ふと時計を見ると、既に八時を回っていた。
「やっばい。遅れる」
私は残りのトーストを一口で頬張り、珈琲牛乳で流し込んだ。目にも止まらぬ速さで着替えを済ませ、支度を調える。夏休みだから学校はないけど、部活は平常運転なのだ。おまけに朝早くから練習を組み入れているから大変だ。
「いってきまーす」
誰もいない家に挨拶を告げ、私は足早に出かけた。
「じゃあ、ここで一旦休憩。また十分後に集合」
ウェアを羽織った顧問の先生が告げ、円を囲んでいた部員達が思い思いに散らばっていく。夏の体育館は常に熱気が籠もっていて、下手すれば外のグラウンドよりも暑いのではないかと思ってしまう。皆髪を濡らし、まどろっこしそうにタオルで汗を拭き取っていた。

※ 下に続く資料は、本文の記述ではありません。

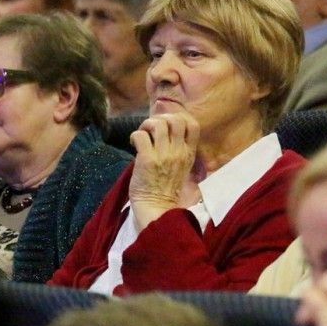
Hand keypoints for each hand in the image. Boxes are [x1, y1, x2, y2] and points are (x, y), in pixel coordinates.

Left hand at [128, 112, 199, 230]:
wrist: (156, 208)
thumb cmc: (166, 188)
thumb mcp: (181, 167)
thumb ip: (178, 150)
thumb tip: (166, 131)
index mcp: (188, 153)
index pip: (193, 125)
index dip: (180, 117)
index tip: (168, 124)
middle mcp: (178, 152)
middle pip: (175, 120)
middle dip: (162, 118)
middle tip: (152, 128)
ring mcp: (163, 155)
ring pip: (158, 124)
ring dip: (147, 124)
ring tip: (143, 134)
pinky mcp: (147, 159)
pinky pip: (141, 135)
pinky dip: (135, 135)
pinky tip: (133, 143)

私はスポーツドリンクを片手に、通路口へ出た。コンクリートの段差に腰掛け、水分を補給しながら汗を拭う。すぐ後ろの体育館からは、バトミントン部の隣で練習しているバレー部の掛け声と、靴と床の擦れ合う音が絶えず反響していた。
「お疲れ、莉奈」
一人、私の隣に腰掛けてきた。安西理佳子。同じバトミントン部で、小学校からの同級生。所謂、幼馴染みというやつだ。前髪を横に分けているので、額に汗が流れているのがはっきりと見える。凜々しい眉や、切れ長の瞳もおかげで映えているように見えた。
「お疲れ・・・・・・あー暑い」
「だね。どうにかならないかねぇ。体育館の中クーラー効かせてくんないかな? あーアイス食べたい」
そうだ、と理佳子が思い出したように手を打った。
「今日部活終わったらさ、駅前にできたケーキ屋さん行かない? 夏限定でアイスの生地を練ったケーキが出回ってるらしくて、冷たくて美味しいらしいよ」
「今日かー」
「何? 何か用事あるの?」
「いや、特にはないんだけどね・・・・・・」
今、家に宇宙人が居候しててさぁなんて言い出したら、さすがの理佳子もドン引きだろう。しかし、私が居なければセナはお昼に何を食べるのだろうか。第一、家の鍵も私が持っている。
「途中、家に寄っていっても良い?」
「うん。いいけど、なんで?」
「まぁちょっとね」
帰りに素麺でも買って持っていってやろう。